Here's a configuration file for a pod that has two sidecar containers:
apiVersion: v1
kind: Pod
metadata:
name: counter
spec:
containers:
- name: count
image: busybox
args:
- /bin/sh
- -c
- >
i=0;
while true;
do
echo "$i: $(date)" >> /var/log/1.log;
echo "$(date) INFO $i" >> /var/log/2.log;
i=$((i+1));
sleep 1;
done
volumeMounts:
- name: varlog
mountPath: /var/log
- name: count-log-1
image: busybox
args: [/bin/sh, -c, 'tail -n+1 -f /var/log/1.log']
volumeMounts:
- name: varlog
mountPath: /var/log
- name: count-log-2
image: busybox
args: [/bin/sh, -c, 'tail -n+1 -f /var/log/2.log']
volumeMounts:
- name: varlog
mountPath: /var/log
volumes:
- name: varlog
emptyDir: {}
Now when you run this pod, you can access each log stream separately by running the following commands:
kubectl logs counter count-log-1
The output is:
0: Mon Jan 1 00:00:00 UTC 2001
1: Mon Jan 1 00:00:01 UTC 2001
2: Mon Jan 1 00:00:02 UTC 2001
...
kubectl logs counter count-log-2
The output is:
Mon Jan 1 00:00:00 UTC 2001 INFO 0
Mon Jan 1 00:00:01 UTC 2001 INFO 1
Mon Jan 1 00:00:02 UTC 2001 INFO 2
...
The node-level agent installed in your cluster picks up those log streams automatically without any further configuration. If you like, you can configure the agent to parse log lines depending on the source container.

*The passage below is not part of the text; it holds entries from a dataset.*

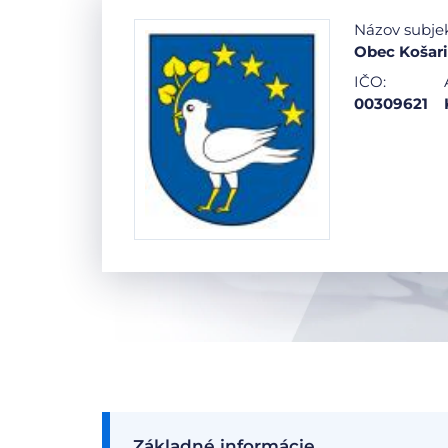
Názov subje
Obec Košar
IČO:
00309621
Základné informácie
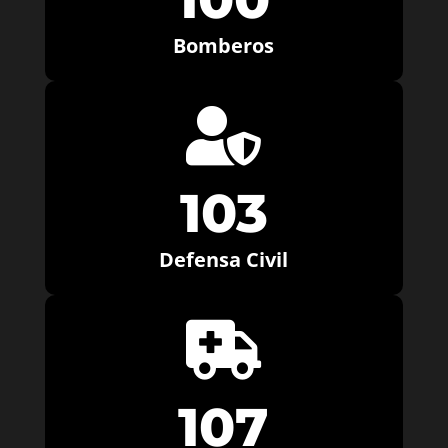
Bomberos

103
Defensa Civil

107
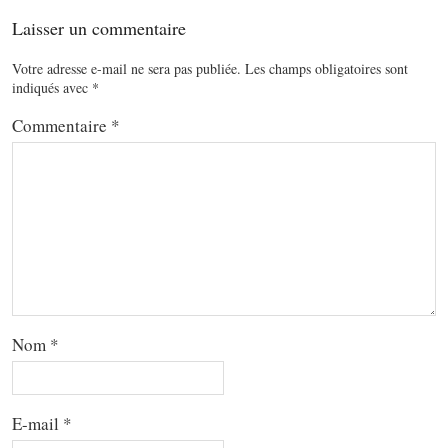
Laisser un commentaire
Votre adresse e-mail ne sera pas publiée.
Les champs obligatoires sont
indiqués avec
*
Commentaire
*
Nom
*
E-mail
*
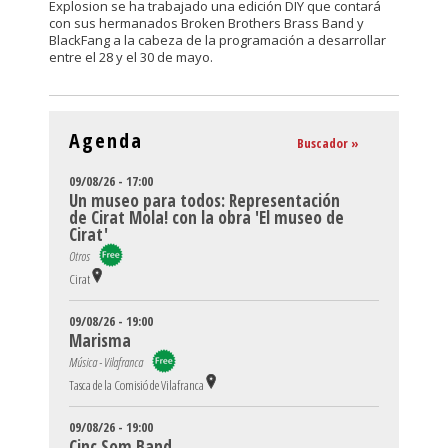
Explosion se ha trabajado una edición DIY que contará
con sus hermanados Broken Brothers Brass Band y
BlackFang a la cabeza de la programación a desarrollar
entre el 28 y el 30 de mayo.
Agenda
Buscador »
09/08/26 - 17:00
Un museo para todos: Representación
de Cirat Mola! con la obra 'El museo de
Cirat'
Otros
Cirat
09/08/26 - 19:00
Marisma
Música - Vilafranca
Tasca de la Comisió de Vilafranca
09/08/26 - 19:00
Cinc Som Band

Note, that despite low CPU and memory usage (order of a couple of millicores
for cpu and order of several megabytes for memory), writing logs to a file and
then streaming them to stdout
can double disk usage. If you have
an application that writes to a single file, it's recommended to set
/dev/stdout
as the destination rather than implement the streaming sidecar
container approach.
Sidecar containers can also be used to rotate log files that cannot be
rotated by the application itself. An example of this approach is a small container running logrotate
periodically.
However, it's recommended to use stdout
and stderr
directly and leave rotation
and retention policies to the kubelet.
Sidecar container with a logging agent
If the node-level logging agent is not flexible enough for your situation, you can create a sidecar container with a separate logging agent that you have configured specifically to run with your application.
kubectl logs
because they are not controlled
by the kubelet.
Here are two configuration files that you can use to implement a sidecar container with a logging agent. The first file contains
a ConfigMap
to configure fluentd.
apiVersion: v1
kind: ConfigMap
metadata:
name: fluentd-config
data:
fluentd.conf: |
<source>
type tail
format none
path /var/log/1.log
pos_file /var/log/1.log.pos
tag count.format1
</source>
<source>
type tail
format none
path /var/log/2.log
pos_file /var/log/2.log.pos
tag count.format2
</source>
<match **>
type google_cloud
</match>
The second file describes a pod that has a sidecar container running fluentd. The pod mounts a volume where fluentd can pick up its configuration data.
apiVersion: v1
kind: Pod
metadata:
name: counter
spec:
containers:
- name: count
image: busybox
args:
- /bin/sh
- -c
- >
i=0;
while true;
do
echo "$i: $(date)" >> /var/log/1.log;
echo "$(date) INFO $i" >> /var/log/2.log;
i=$((i+1));
sleep 1;
done
volumeMounts:
- name: varlog
mountPath: /var/log
- name: count-agent
image: k8s.gcr.io/fluentd-gcp:1.30
env:
- name: FLUENTD_ARGS
value: -c /etc/fluentd-config/fluentd.conf
volumeMounts:
- name: varlog
mountPath: /var/log
- name: config-volume
mountPath: /etc/fluentd-config
volumes:
- name: varlog
emptyDir: {}
- name: config-volume
configMap:
name: fluentd-config
In the sample configurations, you can replace fluentd with any logging agent, reading from any source inside an application container.
Exposing logs directly from the application
Cluster-logging that exposes or pushes logs directly from every application is outside the scope of Kubernetes.